"So if you'll kindly telegraph the fare to this address," goes on De Vronde, ignorin' the Kid, "I'll be obliged."
With that he blows.
"And the tough part of it is," moans Duke, reachin' for a 'phone, "I'll have to do just that! It'll cost about sixty bucks to import this bird here and when he gets here, it's nothin' but another mouth to feed. If I had half the nerve of that big stiff De Vronde, I'd take a German quartette over to London and make 'em sing the 'Wacht Am Rhein' in front of Buckin'ham Palace!"
"He claims this valet's a friend of his, too," says the Kid. "I'll bet he'll turn out to be another one of them sweet spirits of nitre boys, eh?"
"If he is," growls Duke, "it won't be two days before he'll be sick and tired of the movie game, you can bet two green certificates on that!"
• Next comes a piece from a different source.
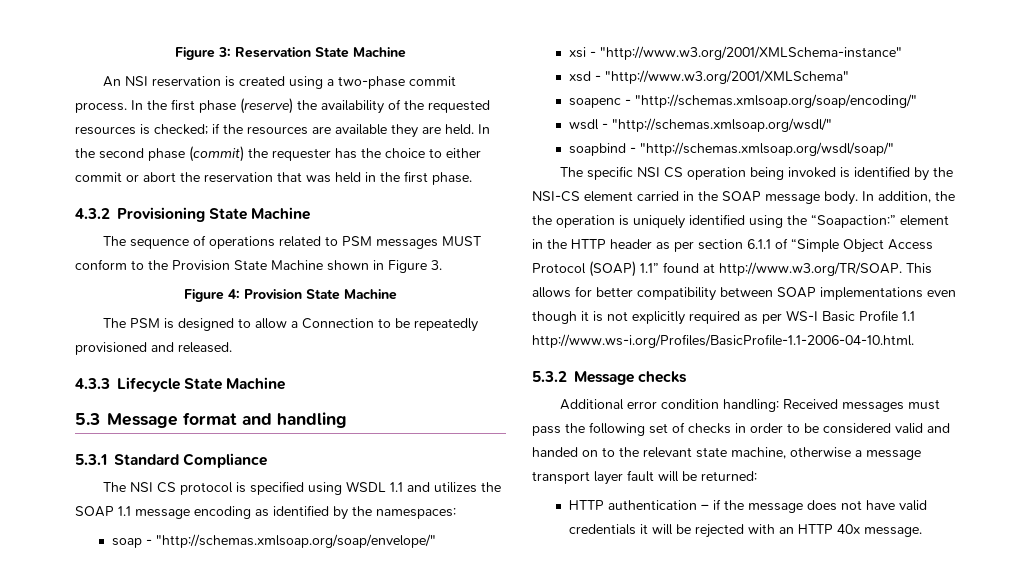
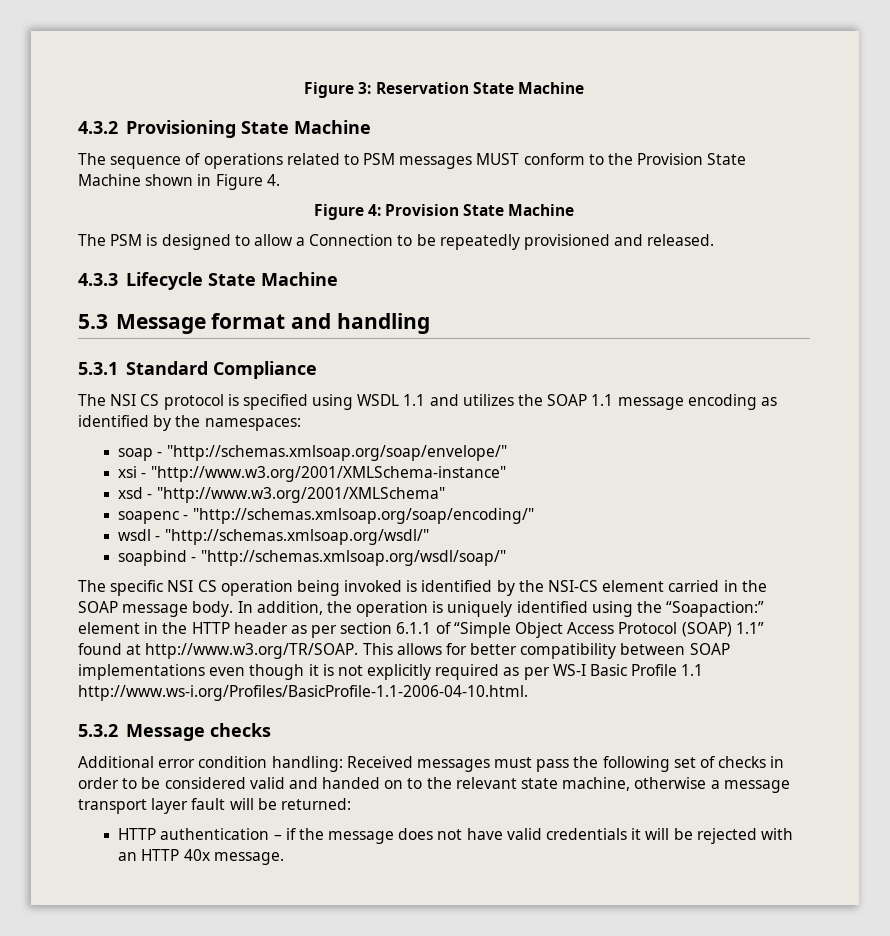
[103,76,457,89] [75,98,490,114] [75,123,490,138] [75,146,481,162] [75,171,472,185] // An NSI reservation is created using a two-phase commit process. In the first phase (reserve) the availability of the requested resources is checked; if the resources are available they are held. In the second phase (commit) the requester has the choice to either commit or abort the reservation that was held in the first phase. -> (584, 88) none
[431,260,442,270] 3. -> [266,174,280,186] 4.
[532,215,552,225] the -> (352, 607) none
A week later, me and the Kid is standin' near the entrance to Film City talkin' to Miss Vincent, when a young feller blows in through the gates and walks up to us. He's one of them tall birds, as thin as a dime, and his clothes has been brushed right into the grain. When the light hit him, I seen they was places where even the grain had quit. His shoes is so run over at the heels that they'd of fit nice and snug into a car track and he'd just gone and shaved himself raw.
One good look and this bird checked up as a member in good standin' of one of the oldest lodges in the world. They got a branch in every city, and they was organized around the time that Adam and Eve quit the Garden of Eden for a steam-heated flat. The name of this order is "The Shabby Genteels."
But what transfixed the eye and held the attention, as we remark in the workhouse, was this guy's face. I might say he had the most inconsistent set of features I ever seen off the screen. He ain't a thousand miles from bein' good-looking and his chin is well cut and square, like at one time he'd been willin' to hustle for his wants and fight for 'em once he got 'em, but that time ain't now! His eyes is the tip-off. They don't look straight into yours when he talks—the liar's best bet!—or they don't look at the ground, but they stare off over your shoulder into the air, like he's seein' somethin' you can't, and it ain't pleasant to look at.
I've seen that look on beaten fighters, when the winner is settin' himself for the knockout, and I've seen it on the faces of other guys, when some smug-jowled judge has reached into their lives and took ten or twenty years as a deposit on what they'll do with the rest. It's a look you don't forget right away, take it from me!
Well, this feller that's walkin' up to us had that look. If a director had yelled "Register despair!" at him, he could of just looked natural and they'd of thought he was another Mansfield.